When asked what he does in his spare time, he replied: "Time is not spare. How we use each and every moment matters. Time is the only thing we cannot get back. We must use ours and others wisely." He explores the world with a curious eye — climbing rocks, getting muddy, finding humor in life's ironies — always looking for new ways to help.

The Team

Artists, scientists, & caretakers.

We empower a core group while regularly pulling in skilled, passionate providers to continue growth and keep us out of our own echo chamber.

How We Operate

Three commitments
that define the practice.

One craft, no compromise

We do veterinary dentistry. That is it. No general medicine, no boarding, no volume targets. Every system, every protocol, every training hour serves one purpose.

Transparent by default

Clear packaged pricing. No exam rooms. Even every team member knows where money goes, making sure the company is accountable to its mission of providing accessible care in a sustainable way. We will never exceed a quote without your consent or quote high to limit internal risk.

Empowered to help

Our team has the knowledge and autonomy to do what is right for the patient in front of them. No corporate approvals. No upselling or production goals. Placing honesty and trust above all else, doing the right thing, carries everyone forward.

What We Believe

Values that
shape the work.

I
Mission-driven, not metrics-driven

We measure success by meeting expectations and measuring outcomes. For patients — comfort, longevity, quality of life — not by revenue per procedure or number of cases per day. We ask one question, all the time: Does this improve lives?

II
Efficiency is a form of care

Minimizing anesthesia time isn't a cost-cutting measure. It is the standard of care. Our workflow is designed around it. Your pet spends less time under, you spend less time worrying, and we spend less time doing anything that isn't beneficial to the pet.

III
Education over alarm

Communication and collaboration drive the medicine. Not all patients need the same things. Through education and discussion we can figure out what works best for every circumstance.

IV
Accessibility is part of the mission

Dentistry is one of the most frequently deferred veterinary procedures, and cost is the most common reason owners decline care. Pricing that is transparent, bundled, and reasonable isn't generosity — it's the job. Nobody should need a spreadsheet to figure out what a teeth cleaning costs.

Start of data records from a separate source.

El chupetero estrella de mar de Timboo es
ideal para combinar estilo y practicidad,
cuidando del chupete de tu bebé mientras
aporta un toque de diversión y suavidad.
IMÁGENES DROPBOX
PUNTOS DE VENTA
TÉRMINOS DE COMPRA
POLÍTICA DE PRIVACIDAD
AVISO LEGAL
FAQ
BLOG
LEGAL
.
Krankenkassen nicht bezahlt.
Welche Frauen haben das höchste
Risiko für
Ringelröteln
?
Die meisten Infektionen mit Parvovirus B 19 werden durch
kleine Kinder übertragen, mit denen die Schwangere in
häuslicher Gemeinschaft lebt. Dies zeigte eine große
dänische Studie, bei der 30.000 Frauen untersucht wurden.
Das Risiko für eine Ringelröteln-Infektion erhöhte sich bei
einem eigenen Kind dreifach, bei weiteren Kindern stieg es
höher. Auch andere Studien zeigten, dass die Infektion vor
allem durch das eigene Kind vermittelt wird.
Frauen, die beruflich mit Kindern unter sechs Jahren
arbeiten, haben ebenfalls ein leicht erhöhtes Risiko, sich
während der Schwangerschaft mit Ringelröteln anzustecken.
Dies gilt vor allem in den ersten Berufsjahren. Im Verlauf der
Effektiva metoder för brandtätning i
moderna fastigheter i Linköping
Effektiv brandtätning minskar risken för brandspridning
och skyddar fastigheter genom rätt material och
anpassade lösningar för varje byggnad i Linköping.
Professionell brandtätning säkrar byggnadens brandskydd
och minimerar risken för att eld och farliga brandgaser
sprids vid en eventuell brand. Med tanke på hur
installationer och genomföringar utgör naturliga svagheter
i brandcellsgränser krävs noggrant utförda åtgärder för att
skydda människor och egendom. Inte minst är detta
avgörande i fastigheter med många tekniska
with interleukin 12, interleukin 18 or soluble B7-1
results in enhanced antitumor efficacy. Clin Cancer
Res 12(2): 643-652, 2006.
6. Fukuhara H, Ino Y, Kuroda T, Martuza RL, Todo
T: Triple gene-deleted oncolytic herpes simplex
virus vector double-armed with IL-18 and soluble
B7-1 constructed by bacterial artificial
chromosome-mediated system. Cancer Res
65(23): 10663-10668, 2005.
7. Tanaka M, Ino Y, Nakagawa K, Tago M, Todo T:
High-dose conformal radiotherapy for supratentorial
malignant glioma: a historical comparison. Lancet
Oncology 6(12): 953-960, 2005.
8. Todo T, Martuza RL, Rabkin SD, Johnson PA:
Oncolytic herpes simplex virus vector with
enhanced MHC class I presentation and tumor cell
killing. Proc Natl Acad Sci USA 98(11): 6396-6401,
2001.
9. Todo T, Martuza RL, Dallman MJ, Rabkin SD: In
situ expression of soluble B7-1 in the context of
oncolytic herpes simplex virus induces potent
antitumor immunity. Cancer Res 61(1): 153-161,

"What's good for people is good for business."

Outward

More pets get care. The practice works because the door is open — clear pricing, clear process, reduced friction between a problem and a fix.

Inward

The team is paid fairly, trained thoroughly, and given both autonomy and room to grow. Good care is not done by worn out people.

— The operating belief behind VDA

Sources

  1. American Veterinary Dental College and American Animal Hospital Association — periodontal disease prevalence in companion animals by age three.
  2. Banfield Pet Hospital, State of Pet Health Report — proportion of dogs and cats receiving professional dental care annually.